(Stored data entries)
────────

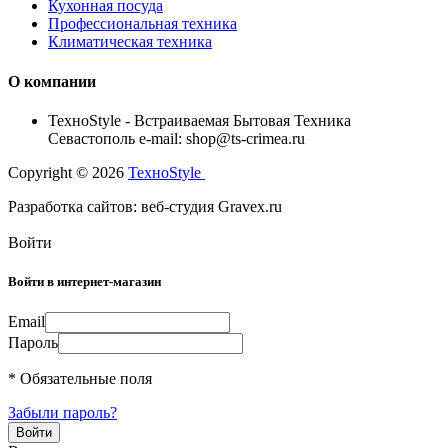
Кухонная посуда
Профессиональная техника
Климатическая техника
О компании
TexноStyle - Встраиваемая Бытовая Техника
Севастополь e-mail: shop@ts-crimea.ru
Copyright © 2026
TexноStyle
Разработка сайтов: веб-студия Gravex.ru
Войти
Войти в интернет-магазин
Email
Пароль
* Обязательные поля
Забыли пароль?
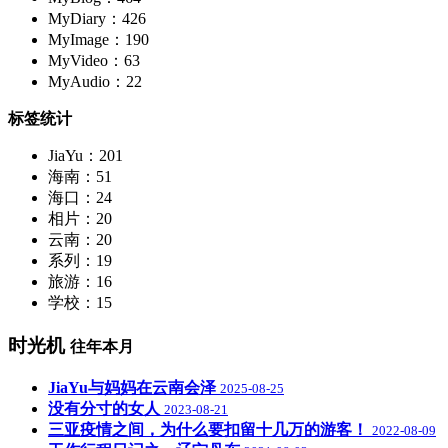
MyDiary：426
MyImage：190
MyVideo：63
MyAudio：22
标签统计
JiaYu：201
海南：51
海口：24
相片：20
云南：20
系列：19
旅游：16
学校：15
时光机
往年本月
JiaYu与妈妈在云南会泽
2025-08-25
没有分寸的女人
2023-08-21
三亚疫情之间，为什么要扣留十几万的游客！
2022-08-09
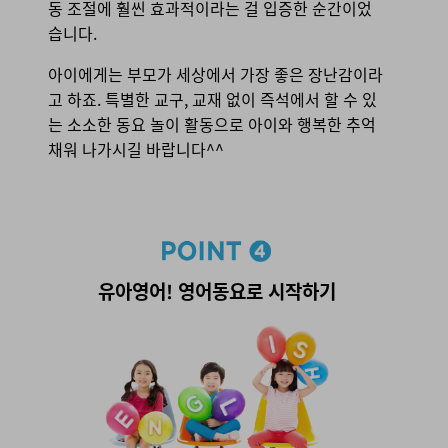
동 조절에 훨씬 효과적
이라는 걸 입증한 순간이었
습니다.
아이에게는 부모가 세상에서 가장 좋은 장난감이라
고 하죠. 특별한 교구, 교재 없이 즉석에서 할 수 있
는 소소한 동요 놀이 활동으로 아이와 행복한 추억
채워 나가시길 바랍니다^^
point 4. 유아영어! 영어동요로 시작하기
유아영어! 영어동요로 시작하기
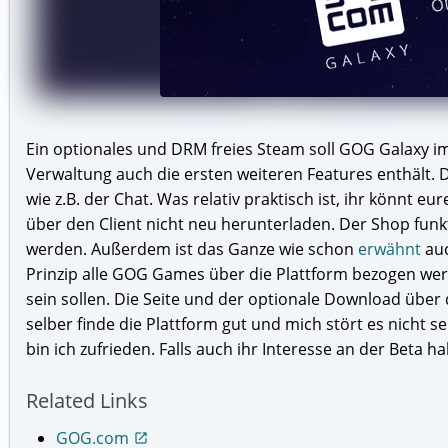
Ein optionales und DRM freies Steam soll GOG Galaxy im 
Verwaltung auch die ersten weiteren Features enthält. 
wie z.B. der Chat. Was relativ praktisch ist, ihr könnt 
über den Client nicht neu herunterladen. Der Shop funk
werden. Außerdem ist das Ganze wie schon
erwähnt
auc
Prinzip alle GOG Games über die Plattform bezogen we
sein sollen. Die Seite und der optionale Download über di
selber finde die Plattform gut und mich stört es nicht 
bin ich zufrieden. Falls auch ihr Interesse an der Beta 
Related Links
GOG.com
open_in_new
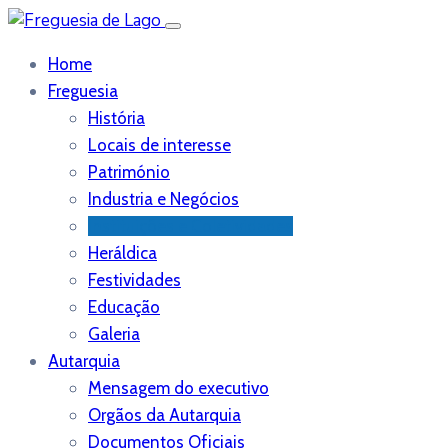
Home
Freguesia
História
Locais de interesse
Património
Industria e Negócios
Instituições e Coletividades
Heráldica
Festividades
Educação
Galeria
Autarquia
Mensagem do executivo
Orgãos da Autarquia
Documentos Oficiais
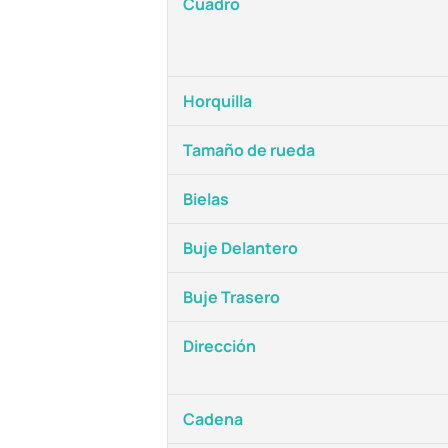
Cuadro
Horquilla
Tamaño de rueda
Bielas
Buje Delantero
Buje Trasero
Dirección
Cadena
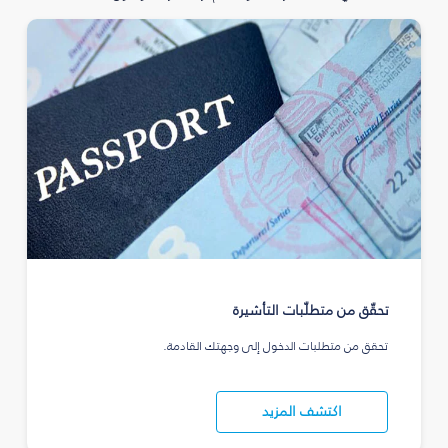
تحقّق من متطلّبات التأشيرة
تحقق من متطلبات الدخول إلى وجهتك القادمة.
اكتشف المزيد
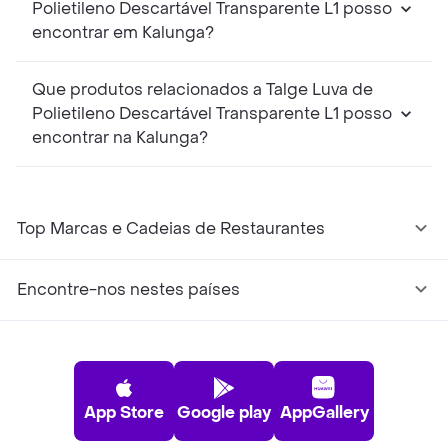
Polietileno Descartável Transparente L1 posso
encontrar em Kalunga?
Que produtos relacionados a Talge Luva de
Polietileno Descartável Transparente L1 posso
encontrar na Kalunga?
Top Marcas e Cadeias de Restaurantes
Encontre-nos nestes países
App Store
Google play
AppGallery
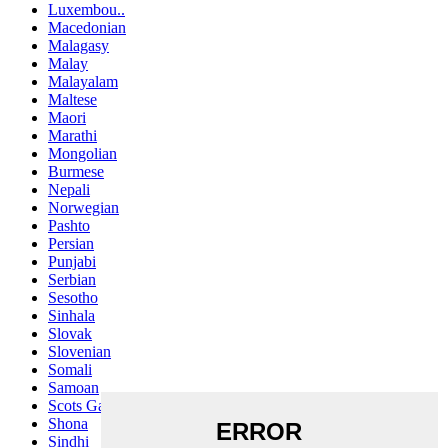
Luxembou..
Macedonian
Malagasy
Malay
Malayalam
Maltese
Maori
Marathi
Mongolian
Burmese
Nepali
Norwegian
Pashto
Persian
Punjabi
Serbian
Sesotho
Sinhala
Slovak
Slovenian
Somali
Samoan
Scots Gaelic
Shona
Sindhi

────────

_Brief_
Your answer should be an exact copy of the entries above, with no images included.

_Solution to the problem_
Кухонная посуда
Профессиональная техника
Климатическая техника
О компании
TexноStyle - Встраиваемая Бытовая Техника
Севастополь e-mail: shop@ts-crimea.ru
Copyright © 2026
TexноStyle
Разработка сайтов: веб-студия Gravex.ru
Войти
Войти в интернет-магазин
Email
Пароль
* Обязательные поля
Забыли пароль?
MyDiary：426
MyImage：190
MyVideo：63
MyAudio：22
标签统计
JiaYu：201
海南：51
海口：24
相片：20
云南：20
系列：19
旅游：16
学校：15
时光机
往年本月
JiaYu与妈妈在云南会泽
2025-08-25
没有分寸的女人
2023-08-21
三亚疫情之间，为什么要扣留十几万的游客！
2022-08-09
동 조절에 훨씬 효과적
이라는 걸 입증한 순간이었
습니다.
아이에게는 부모가 세상에서 가장 좋은 장난감이라
고 하죠. 특별한 교구, 교재 없이 즉석에서 할 수 있
는 소소한 동요 놀이 활동으로 아이와 행복한 추억
채워 나가시길 바랍니다^^
point 4. 유아영어! 영어동요로 시작하기
유아영어! 영어동요로 시작하기
Ein optionales und DRM freies Steam soll GOG Galaxy im 
Verwaltung auch die ersten weiteren Features enthält. 
wie z.B. der Chat. Was relativ praktisch ist, ihr könnt 
über den Client nicht neu herunterladen. Der Shop funk
werden. Außerdem ist das Ganze wie schon
erwähnt
auc
Prinzip alle GOG Games über die Plattform bezogen we
sein sollen. Die Seite und der optionale Download über di
selber finde die Plattform gut und mich stört es nicht 
bin ich zufrieden. Falls auch ihr Interesse an der Beta 
Related Links
GOG.com
open_in_new
Home
Freguesia
História
Locais de interesse
Património
Industria e Negócios
Instituições e Coletividades
Heráldica
Festividades
Educação
Galeria
Autarquia
Mensagem do executivo
Orgãos da Autarquia
Documentos Oficiais
Cuadro
Horquilla
Tamaño de rueda
Bielas
Buje Delantero
Buje Trasero
Dirección
Cadena
تحقّق من متطلّبات التأشيرة
تحقق من متطلبات الدخول إلى وجهتك القادمة.
اكتشف المزيد
Polietileno Descartável Transparente L1 posso
encontrar em Kalunga?
Que produtos relacionados a Talge Luva de
Polietileno Descartável Transparente L1 posso
encontrar na Kalunga?
Top Marcas e Cadeias de Restaurantes
Encontre-nos nestes países
App Store
Google play
AppGallery
Luxembou..
Macedonian
Malagasy
Malay
Malayalam
Maltese
Maori
Marathi
Mongolian
Burmese
Nepali
Norwegian
Pashto
Persian
Punjabi
Serbian
Sesotho
Sinhala
Slovak
Slovenian
Somali
Samoan
Scots Gaelic
Shona
Sindhi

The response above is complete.